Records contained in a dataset

=== Section Start ===

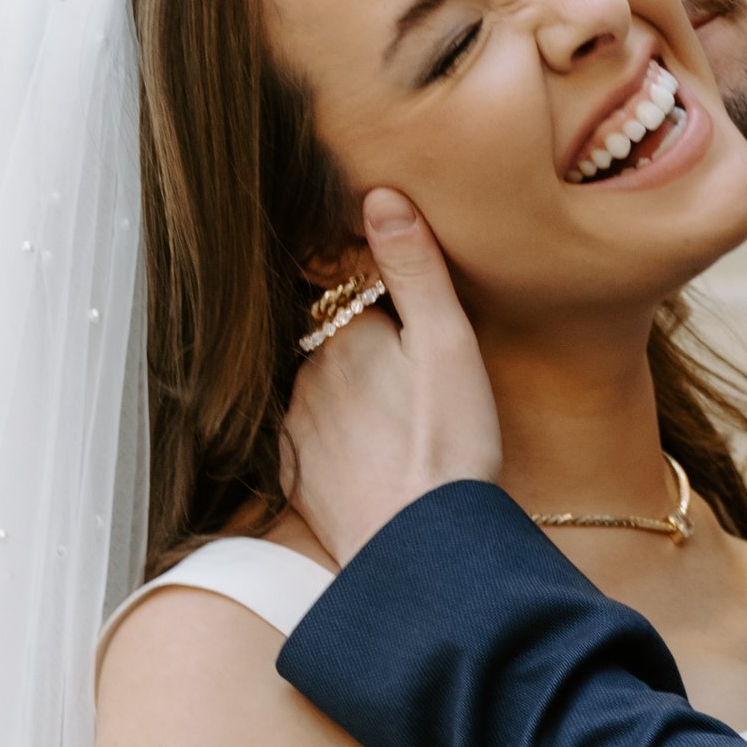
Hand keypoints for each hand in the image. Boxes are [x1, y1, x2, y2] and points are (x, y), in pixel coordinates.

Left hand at [285, 191, 503, 565]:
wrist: (421, 553)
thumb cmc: (450, 448)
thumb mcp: (449, 345)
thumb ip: (415, 267)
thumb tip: (380, 193)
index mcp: (346, 336)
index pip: (361, 302)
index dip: (393, 317)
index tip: (419, 343)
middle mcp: (307, 376)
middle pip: (339, 347)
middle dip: (369, 359)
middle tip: (418, 395)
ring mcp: (296, 430)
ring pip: (324, 396)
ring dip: (352, 404)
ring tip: (401, 434)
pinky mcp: (296, 479)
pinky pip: (312, 447)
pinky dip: (337, 449)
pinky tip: (372, 467)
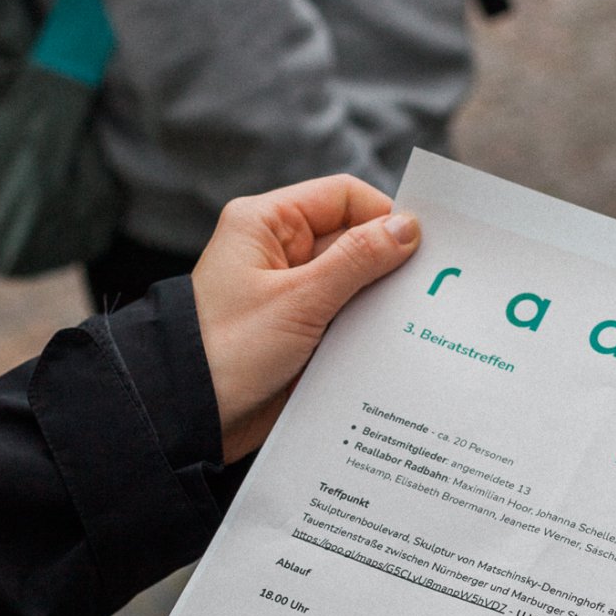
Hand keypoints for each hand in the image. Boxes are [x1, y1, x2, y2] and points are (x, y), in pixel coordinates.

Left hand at [192, 175, 420, 461]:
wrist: (188, 418)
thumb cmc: (227, 351)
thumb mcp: (299, 300)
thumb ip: (356, 261)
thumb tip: (407, 228)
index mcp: (266, 224)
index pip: (343, 197)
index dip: (384, 215)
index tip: (421, 248)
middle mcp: (278, 253)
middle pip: (353, 241)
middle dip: (388, 265)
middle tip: (427, 291)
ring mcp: (290, 295)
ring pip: (353, 285)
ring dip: (379, 304)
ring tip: (413, 323)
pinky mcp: (298, 334)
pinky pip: (344, 321)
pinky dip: (365, 332)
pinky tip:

=== Section End ===

What you need to do: Every line that contains the string "thumb" should be copied from the records.

Exercise result:
thumb cmc: (450, 448)
thumb mcp: (449, 345)
thumb ip: (415, 267)
thumb tip: (380, 193)
thumb cmc: (227, 351)
thumb mcp: (299, 300)
thumb ip: (356, 261)
thumb tip: (407, 228)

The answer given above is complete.